Pusudakiler ansızın Giva'ya saldırdılar. Bütün kente dağılarak halkı kılıçtan geçirdiler.
38 Now the children of Israel had given a sign to them, whom they had laid in ambushes, that after they had taken the city, they should make a fire: that by the smoke rising on high, they might shew that the city was taken.
Pusuya yatanlarla öbür İsrailliler arasında bir işaret kararlaştırılmıştı: Kenti ateşe verip büyük bir duman bulutu oluşturacaklardı.
39 And when the children of Israel saw this in the battle (for the children of Benjamin thought they fled and pursued them vigorously, killing thirty men of their army)
O zaman savaş alanındaki İsrailliler birden geri dönecekti. Bu arada Benyaminoğulları İsrailliler'e kayıplar verdirmeye başlamış, otuz kadarını vurmuşlardı. Daha önceki savaşta olduğu gibi, İsrailliler'i kesin bir bozguna uğrattıklarını sandılar.
40 And perceived as it were a pillar of smoke rise up from the city; and Benjamin looking back, saw that the city was taken, and that the flames ascended on high:
Ama dönüp kente baktıklarında orada hortum gibi göğe yükselen duman bulutunu gördüler. Yanan kentin dumanı göğü kaplamıştı.
41 They that before had made as if they fled, turning their faces stood bravely against them; which the children of Benjamin seeing, turned their backs,
İsrailliler'in döndüğünü gören Benyaminoğulları paniğe kapıldı. Çünkü başlarına gelecek felaketi sezmişlerdi.
42 And began to go towards the way of the desert, the enemy pursuing them thither also. And they that fired the city came also out to meet them.
İsrailliler'in önüsıra kırlara doğru yöneldilerse de savaştan kaçamadılar. Çeşitli kentlerden çıkagelen İsrailliler onları kuşatıp yok etti.
43 And so it was, that they were slain on both sides by the enemies, and there was no rest of their men dying. They fell and were beaten down on the east side of the city Gabaa.
Geri kalan Benyaminoğulları'nı kovaladılar. Giva'nın doğusunda konakladıkları yere dek onları yol boyunca vurup yere serdiler.
44 And they that were slain in the same place were eighteen thousand men, all most valiant soldiers.
Benyaminoğulları'ndan on sekiz bin kişi vuruldu. Hepsi de yiğit savaşçılardı.

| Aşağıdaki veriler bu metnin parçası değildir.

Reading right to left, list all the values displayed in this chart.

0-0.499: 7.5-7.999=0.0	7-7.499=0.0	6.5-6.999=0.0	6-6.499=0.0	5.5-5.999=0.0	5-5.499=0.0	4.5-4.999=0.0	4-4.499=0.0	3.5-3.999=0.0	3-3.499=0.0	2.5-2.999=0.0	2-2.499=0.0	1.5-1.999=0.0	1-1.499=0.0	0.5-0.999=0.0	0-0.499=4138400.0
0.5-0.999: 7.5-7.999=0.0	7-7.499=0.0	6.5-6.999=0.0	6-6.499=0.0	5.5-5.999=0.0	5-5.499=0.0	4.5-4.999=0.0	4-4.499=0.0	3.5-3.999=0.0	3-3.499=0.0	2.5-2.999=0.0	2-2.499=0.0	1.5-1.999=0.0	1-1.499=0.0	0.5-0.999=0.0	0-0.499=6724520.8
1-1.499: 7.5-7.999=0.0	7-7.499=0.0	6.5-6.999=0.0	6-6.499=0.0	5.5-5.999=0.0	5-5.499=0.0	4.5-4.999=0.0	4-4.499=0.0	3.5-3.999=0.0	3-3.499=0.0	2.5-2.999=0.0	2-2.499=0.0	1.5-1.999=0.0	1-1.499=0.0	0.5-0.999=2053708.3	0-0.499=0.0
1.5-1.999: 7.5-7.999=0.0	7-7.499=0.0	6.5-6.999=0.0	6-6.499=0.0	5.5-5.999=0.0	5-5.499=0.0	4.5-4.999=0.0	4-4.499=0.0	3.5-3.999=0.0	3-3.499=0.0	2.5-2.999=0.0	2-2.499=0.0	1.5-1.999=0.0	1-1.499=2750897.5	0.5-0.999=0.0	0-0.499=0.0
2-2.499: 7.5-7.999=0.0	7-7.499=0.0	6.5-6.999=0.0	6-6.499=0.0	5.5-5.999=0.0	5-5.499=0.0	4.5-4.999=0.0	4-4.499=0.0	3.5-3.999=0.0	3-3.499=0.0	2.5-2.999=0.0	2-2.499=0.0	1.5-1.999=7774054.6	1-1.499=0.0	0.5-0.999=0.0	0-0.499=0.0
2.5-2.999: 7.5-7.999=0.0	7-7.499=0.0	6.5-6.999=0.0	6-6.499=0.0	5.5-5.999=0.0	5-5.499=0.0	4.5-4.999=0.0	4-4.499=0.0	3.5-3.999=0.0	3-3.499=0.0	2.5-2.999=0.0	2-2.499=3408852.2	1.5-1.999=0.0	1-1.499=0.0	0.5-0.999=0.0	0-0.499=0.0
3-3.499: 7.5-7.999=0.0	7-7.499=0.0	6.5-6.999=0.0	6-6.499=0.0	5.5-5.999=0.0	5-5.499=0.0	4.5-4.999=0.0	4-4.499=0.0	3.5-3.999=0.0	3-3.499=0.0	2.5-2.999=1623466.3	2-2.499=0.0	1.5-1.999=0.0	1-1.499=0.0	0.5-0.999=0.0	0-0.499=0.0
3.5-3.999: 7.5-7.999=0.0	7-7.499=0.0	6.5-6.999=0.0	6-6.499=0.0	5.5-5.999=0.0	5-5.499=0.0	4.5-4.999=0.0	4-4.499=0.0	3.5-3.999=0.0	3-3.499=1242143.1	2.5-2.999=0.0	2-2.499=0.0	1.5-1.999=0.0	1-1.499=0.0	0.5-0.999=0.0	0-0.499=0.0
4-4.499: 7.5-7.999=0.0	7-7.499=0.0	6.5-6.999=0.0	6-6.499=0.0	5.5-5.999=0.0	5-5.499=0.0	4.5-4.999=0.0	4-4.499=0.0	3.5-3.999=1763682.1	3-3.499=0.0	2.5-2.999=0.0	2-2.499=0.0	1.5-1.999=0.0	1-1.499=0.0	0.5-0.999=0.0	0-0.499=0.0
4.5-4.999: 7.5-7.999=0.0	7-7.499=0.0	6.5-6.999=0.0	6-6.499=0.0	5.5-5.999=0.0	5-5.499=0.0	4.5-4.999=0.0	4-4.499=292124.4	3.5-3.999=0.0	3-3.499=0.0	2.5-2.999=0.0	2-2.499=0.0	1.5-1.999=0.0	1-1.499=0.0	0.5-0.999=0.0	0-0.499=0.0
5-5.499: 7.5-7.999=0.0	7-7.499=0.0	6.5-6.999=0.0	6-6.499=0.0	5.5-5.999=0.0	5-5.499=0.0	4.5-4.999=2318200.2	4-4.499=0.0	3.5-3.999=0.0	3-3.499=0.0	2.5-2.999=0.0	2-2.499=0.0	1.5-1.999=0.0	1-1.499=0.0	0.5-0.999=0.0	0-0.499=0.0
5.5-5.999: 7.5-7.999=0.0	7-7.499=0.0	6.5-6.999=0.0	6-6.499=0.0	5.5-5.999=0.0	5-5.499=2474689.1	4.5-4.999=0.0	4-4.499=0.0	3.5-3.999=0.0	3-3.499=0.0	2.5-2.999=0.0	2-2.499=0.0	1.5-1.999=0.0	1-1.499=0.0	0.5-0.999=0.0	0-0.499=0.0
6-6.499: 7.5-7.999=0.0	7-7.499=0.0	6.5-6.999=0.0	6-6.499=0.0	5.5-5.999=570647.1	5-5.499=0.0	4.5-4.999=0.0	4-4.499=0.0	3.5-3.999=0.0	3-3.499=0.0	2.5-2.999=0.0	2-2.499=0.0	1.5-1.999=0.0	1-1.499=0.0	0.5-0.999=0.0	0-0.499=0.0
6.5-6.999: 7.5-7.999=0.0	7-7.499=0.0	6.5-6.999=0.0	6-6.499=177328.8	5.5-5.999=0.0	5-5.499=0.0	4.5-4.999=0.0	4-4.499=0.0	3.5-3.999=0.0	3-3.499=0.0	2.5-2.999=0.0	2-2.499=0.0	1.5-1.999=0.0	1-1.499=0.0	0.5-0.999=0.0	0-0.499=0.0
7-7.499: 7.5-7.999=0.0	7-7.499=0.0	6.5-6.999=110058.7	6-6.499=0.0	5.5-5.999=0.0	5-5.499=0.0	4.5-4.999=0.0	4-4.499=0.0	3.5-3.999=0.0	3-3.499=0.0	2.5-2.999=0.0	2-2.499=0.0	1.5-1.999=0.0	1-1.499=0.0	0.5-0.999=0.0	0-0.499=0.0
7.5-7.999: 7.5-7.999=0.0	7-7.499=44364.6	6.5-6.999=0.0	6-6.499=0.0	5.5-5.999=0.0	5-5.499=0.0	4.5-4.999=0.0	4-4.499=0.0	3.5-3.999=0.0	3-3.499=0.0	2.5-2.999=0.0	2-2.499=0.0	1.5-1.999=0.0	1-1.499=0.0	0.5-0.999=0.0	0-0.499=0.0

45 And when they that remained of Benjamin saw this, they fled into the wilderness and made towards the rock that is called Remmon. In that flight, also as they were straggling and going different ways, they slew of them five thousand men. And as they went farther, they still pursued them, and slew also other two thousand.
Sağ kalanlar dönüp kırlara, Rimmon Kayalığı'na doğru kaçmaya başladı. İsrailliler yol boyunca bunlardan beş bin kişi daha öldürdü. Gidom'a kadar onları adım adım izleyerek iki binini daha vurup yere serdiler.
46 And so it came to pass, that all that were slain of Benjamin in divers places, were five and twenty thousand fighting men, most valiant for war.
O gün Benyaminoğulları'ndan öldürülenlerin toplam sayısı yirmi beş bin kişiyi buldu. Hepsi de eli kılıç tutan yiğit savaşçılardı.
47 And there remained of all the number of Benjamin only six hundred men that were able to escape, and flee to the wilderness: and they abode in the rock Remmon four months.
Kırlara kaçıp Rimmon Kayalığı'na sığınanların sayısı altı yüzdü. Kayalıkta dört ay kaldılar.
48 But the children of Israel returning, put all the remains of the city to the sword, both men and beasts, and all the cities and villages of Benjamin were consumed with devouring flames.
İsrailliler Benyamin kentlerine döndüler; insanları, hayvanları ve oradaki bütün canlıları kılıçtan geçirdiler, rastladıkları bütün kentleri ateşe verdiler.